35 F3d 556 Littek v. Virginia Parole Board
35 F.3d 556
Thomas Anthony LITTEK, Plaintiff-Appellant,
VIRGINIA PAROLE BOARD; John Greco; Augusta County Jail;
Attorney General of the Commonwealth of Virginia,
United States Court of Appeals, Fourth Circuit.
Submitted June 14, 1994.
Decided Sept. 15, 1994.
NOTICE: Fourth Circuit I.O.P. 36.6 states that citation of unpublished dispositions is disfavored except for establishing res judicata, estoppel, or the law of the case and requires service of copies of cited unpublished dispositions of the Fourth Circuit.
Appeal from the United States District Court for the Western District of Virginia, at Roanoke. Jackson L. Kiser, Chief District Judge. (CA-93-467, CA-93-521).
Thomas Anthony Littek, appellant pro se.
Alan Katz, Office of the Attorney General of Virginia, Richmond, VA, J. Ross Newell, III, Timberlake, Smith, Thomas & Moses, P.C., Staunton, VA, for appellees.
Thomas Anthony Littek appeals from a district court order granting summary judgment in favor of the Virginia Parole Board and dismissing Defendant Greco in Littek's 42 U.S.C. Sec. 1983 (1988) action. We affirm.
Littek's complaint alleged that he was wrongly denied timely consideration for parole and access to his prison file. The district court found that he had no right to either. We agree with the district court that Littek had no right to access to his prison file. Franklin v. Shields, 569 F.2d 784, 800 (4th Cir.1977) (en banc), cert. denied, 435 U.S. 1003 (1978). The district court properly granted summary judgment on this claim.
Littek's complaint also alleged that he was wrongly denied timely parole consideration. Littek claimed that a liberty interest in timely consideration arose from Va.Code Ann. Sec. 53.1-154 (Michie 1992). That statute entitles a Virginia prisoner to timely parole consideration unless "reasonable cause" for delay exists. In support of his construction of that statute, Littek cited decisions of other circuits finding liberty interests created by statutes that allowed exceptions only for "good cause." E.g., Long v. Norris, 929 F.2d 1111, 1117 (6th Cir.1991), cert. denied, 60 U.S.L.W. 3262 (U.S.1991).

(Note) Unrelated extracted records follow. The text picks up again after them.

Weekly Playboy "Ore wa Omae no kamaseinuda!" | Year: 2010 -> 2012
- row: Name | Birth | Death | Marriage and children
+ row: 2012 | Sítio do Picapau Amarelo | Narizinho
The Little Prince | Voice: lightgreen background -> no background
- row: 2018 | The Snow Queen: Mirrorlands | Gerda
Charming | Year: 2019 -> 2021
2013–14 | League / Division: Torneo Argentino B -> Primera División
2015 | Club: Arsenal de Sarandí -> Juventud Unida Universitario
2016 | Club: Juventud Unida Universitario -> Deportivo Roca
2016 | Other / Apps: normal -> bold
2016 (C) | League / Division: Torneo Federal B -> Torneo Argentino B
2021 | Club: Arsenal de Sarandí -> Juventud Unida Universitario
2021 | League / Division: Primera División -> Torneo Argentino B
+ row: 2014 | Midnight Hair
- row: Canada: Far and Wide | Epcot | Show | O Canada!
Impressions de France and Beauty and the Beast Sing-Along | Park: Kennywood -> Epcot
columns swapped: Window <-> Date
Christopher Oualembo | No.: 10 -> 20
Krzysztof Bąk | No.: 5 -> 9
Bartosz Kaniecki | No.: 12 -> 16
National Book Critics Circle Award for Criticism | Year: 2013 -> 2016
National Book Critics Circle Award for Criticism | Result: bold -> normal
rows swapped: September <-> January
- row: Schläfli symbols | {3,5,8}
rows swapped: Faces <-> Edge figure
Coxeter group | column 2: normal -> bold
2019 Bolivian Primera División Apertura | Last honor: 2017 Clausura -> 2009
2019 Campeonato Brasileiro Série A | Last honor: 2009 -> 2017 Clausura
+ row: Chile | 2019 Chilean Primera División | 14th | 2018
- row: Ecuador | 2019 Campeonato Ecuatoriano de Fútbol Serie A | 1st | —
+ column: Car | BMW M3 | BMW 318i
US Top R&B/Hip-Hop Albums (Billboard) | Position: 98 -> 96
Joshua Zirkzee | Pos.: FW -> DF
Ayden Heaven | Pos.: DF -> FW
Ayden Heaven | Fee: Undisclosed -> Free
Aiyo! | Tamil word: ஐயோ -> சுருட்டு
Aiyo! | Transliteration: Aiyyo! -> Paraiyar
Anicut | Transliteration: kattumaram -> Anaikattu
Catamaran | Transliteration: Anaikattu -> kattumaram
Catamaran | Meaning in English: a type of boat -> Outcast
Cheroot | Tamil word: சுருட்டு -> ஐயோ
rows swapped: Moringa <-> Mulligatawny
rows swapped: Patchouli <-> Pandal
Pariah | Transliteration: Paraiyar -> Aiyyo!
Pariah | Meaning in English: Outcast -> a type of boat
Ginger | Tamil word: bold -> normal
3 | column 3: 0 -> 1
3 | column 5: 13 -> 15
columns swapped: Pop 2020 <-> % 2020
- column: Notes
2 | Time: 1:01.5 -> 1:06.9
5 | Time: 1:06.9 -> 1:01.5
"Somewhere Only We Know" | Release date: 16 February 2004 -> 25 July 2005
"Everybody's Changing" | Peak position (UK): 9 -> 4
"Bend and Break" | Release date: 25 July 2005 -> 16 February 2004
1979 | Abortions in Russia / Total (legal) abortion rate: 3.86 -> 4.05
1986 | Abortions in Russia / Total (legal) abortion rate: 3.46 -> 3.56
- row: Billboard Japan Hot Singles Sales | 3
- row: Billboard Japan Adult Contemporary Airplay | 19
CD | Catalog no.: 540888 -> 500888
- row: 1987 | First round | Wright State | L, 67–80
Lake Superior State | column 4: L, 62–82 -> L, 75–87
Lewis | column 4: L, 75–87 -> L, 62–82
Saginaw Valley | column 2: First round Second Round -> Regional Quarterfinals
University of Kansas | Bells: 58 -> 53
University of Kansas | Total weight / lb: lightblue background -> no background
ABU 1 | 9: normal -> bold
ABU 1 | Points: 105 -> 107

We do not express an opinion on whether the statute at issue here creates a liberty interest in timely parole consideration. Rather, we find that the right is not so clearly established that a reasonable person acting in the Defendants' positions would have known that their conduct violated any liberty interest. The Defendants, therefore, are protected by qualified immunity. Gooden v. Howard County, 954 F.2d 960, 968 (4th Cir.1992) (en banc). Therefore, the district court properly granted summary judgment in favor of the Defendants on this claim as well.
We affirm the district court order. We dispense with oral argument because the facts and legal contentions are adequately presented in the materials before the Court and argument would not aid the decisional process.